Dennis Kunkel Microscopy, Inc.

About Microscopy

Microscopy

Light Microscopy (LM). Microscopy and photomicrography with the use of dissecting and compound microscopes. Light is transmitted through or reflected from a specimen to visualize its components. Magnifications of 5 to 1500 times can be achieved. Illumination techniques available:

1. Bright-field
2. Polarized
3. Dark-field
4. Phase Contrast
5. Rheinberg
6. Differential Interference Contrast

Transmission Electron Microscopy (TEM). A transmission electron microscope transmits electrons through a specimen in a way that is similar to an optical light microscope passing light through a specimen. However, instead of glass lenses directing light wavelengths through a specimen, the electron microscope's electromagnetic lenses direct electrons through a specimen. Prior to this, the specimen must be prepared so it can be cut, or 'sectioned', in a thin, hard slice that will allow electrons to pass through it. Because the wavelength of electrons is much smaller than the wavelength of light, the resolution achieved by the TEM is many times greater than that of the light microscope.

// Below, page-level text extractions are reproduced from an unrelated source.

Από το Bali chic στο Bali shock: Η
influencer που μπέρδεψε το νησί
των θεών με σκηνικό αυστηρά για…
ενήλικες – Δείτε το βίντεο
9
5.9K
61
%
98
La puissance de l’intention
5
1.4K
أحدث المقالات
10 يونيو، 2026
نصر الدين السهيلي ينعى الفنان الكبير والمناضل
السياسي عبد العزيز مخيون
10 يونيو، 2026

Thus, the TEM can reveal the finest details of structure - in some cases even individual atoms. Magnifications of 1,000 to 500,000 times are routine. If present in a biological sample, internal cell structures (nucleus, mitochondrion, etc.) can be imaged and photographed. With an electron microscope, micro-structural characterization of non-biological materials, including unit cell periodicity, can be readily determined using combinations of imaging and diffraction techniques. The TEM provides high resolution, two-dimensional views of a specimen. Three-dimensional reconstruction can be achieved with special software programs.

Scanning Electron Microscopy (SEM). A scanning electron microscope transmits electrons, as does a transmission electron microscope. However, rather than electrons passing through a thin slice of the specimen, they scan across the surface of a specimen, to create a high-resolution, three-dimensional image. Specimens must be carefully prepared and coated with a thin layer of gold metal to assist in image formation. Due to the energy and wavelength of the electrons that create the image, greater depth of field and higher resolution are achieved when compared to conventional light microscopy. Very fine details of the exterior morphology and topography of biological and non-biological samples can be photographed. Magnifications of 10 to 300,000 times are routine. The SEM provides three-dimensional views of a specimen to facilitate information important in interpreting structural organization.

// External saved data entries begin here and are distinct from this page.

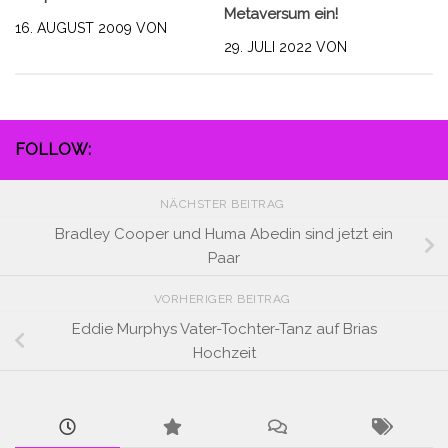
Metaversum ein!
16. AUGUST 2009
VON
29. JULI 2022
VON
FOLLOW:
NÄCHSTER BEITRAG
Bradley Cooper und Huma Abedin sind jetzt ein
Paar
VORHERIGER BEITRAG
Eddie Murphys Vater-Tochter-Tanz auf Brias
Hochzeit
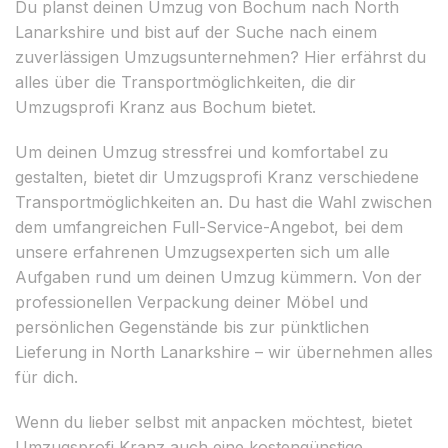
Du planst deinen Umzug von Bochum nach North
Lanarkshire und bist auf der Suche nach einem
zuverlässigen Umzugsunternehmen? Hier erfährst du
alles über die Transportmöglichkeiten, die dir
Umzugsprofi Kranz aus Bochum bietet.
Um deinen Umzug stressfrei und komfortabel zu
gestalten, bietet dir Umzugsprofi Kranz verschiedene
Transportmöglichkeiten an. Du hast die Wahl zwischen
dem umfangreichen Full-Service-Angebot, bei dem
unsere erfahrenen Umzugsexperten sich um alle
Aufgaben rund um deinen Umzug kümmern. Von der
professionellen Verpackung deiner Möbel und
persönlichen Gegenstände bis zur pünktlichen
Lieferung in North Lanarkshire – wir übernehmen alles
für dich.
Wenn du lieber selbst mit anpacken möchtest, bietet
Umzugsprofi Kranz auch eine kostengünstige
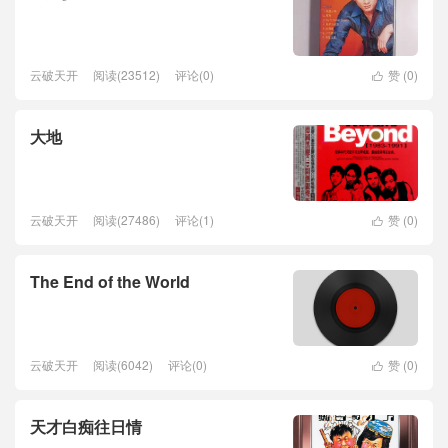
云破天开
阅读(23512)
评论(0)
赞 (
0
)

大地
云破天开
阅读(27486)
评论(1)
赞 (
0
)

The End of the World
云破天开
阅读(6042)
评论(0)
赞 (
0
)

天才白痴往日情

Photomicrography and Image Applications

Microscopy and photomicrography have important applications in many scientific, medical, industrial and commercial areas. The following is a selected list where microscopy and photomicrography services can be utilized.

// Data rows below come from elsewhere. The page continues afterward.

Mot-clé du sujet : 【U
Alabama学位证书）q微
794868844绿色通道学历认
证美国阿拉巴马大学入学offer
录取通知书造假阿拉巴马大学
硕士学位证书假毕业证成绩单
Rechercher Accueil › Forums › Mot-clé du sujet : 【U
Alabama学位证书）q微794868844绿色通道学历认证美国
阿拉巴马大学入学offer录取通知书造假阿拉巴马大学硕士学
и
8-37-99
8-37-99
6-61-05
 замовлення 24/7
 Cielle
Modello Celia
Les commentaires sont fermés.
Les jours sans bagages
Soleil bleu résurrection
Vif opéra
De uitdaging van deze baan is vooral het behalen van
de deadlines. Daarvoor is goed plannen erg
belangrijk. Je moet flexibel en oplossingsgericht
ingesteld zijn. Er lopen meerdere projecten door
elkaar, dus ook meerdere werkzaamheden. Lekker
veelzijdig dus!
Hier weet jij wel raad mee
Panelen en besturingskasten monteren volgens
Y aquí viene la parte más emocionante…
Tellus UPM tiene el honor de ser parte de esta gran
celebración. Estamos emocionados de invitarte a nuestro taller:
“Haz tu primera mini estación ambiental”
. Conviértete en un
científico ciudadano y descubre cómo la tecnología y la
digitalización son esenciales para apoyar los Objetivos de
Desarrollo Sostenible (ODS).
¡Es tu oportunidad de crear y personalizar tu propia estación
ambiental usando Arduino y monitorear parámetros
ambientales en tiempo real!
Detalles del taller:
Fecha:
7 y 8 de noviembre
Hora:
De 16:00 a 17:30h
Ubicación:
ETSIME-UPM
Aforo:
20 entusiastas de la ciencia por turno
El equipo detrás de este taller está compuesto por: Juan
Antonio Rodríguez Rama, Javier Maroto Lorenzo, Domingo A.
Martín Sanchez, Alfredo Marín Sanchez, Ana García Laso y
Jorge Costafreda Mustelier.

1. Natural science research - studies of morphological and structural features in fields such as botany, zoology, geology, and materials science.
2. Medical research, biomaterials, and diagnostics - studies of medically related issues such as morphological characterizations of disease, hair, teeth, bone, nails, and tissues.
3. Ecology and environmental contaminants - studies or detection of environmental products and contaminants such as asbestos, allergenic pollen, natural and synthetic chemicals, etc.
4. Quality analysis of industrial products - studies of material structures and circuitry, examination and detection of chemical integrity contamination and corrosion of metal and non-metal components.
5. Agriculture and food / microbial processes - studies of food products and microbial processes that occur in nature or are synthesized.
6. Criminal investigations - studies of forensics sample characteristics.
7. Forestry and forest products - studies of wood structure, plant disease, natural plant defense, examination of laminated and particulate wood products, wood resins.
8. Electronics - studies on polymers, coatings, bonding, and ceramics.
9. Publications - Editorial photo stock for magazines, newspapers, journals and books.
10. Educational textbooks - Photo stock to accompany text.
11. Educational curricula - development of learning tools involving microscopy to present diversified views of science in the classroom.
12. Interactive educational CD-ROMs - use of microscopy in educational CD-ROMs to create awareness of the complexity of biological and ecological systems.
13. Exhibitions - science and photography exhibitions featuring large format images from microscopes, in accompaniment with a "virtual microscopes".
14. Advertising - presentation to the public of the "unseen" impact of the effectiveness or failure to use a certain product, such as in food science, housekeeping, safety, medicine and pharmaceutical.
15. Products - such as: art prints, posters, calendars, music jackets, mouse pads and postcards.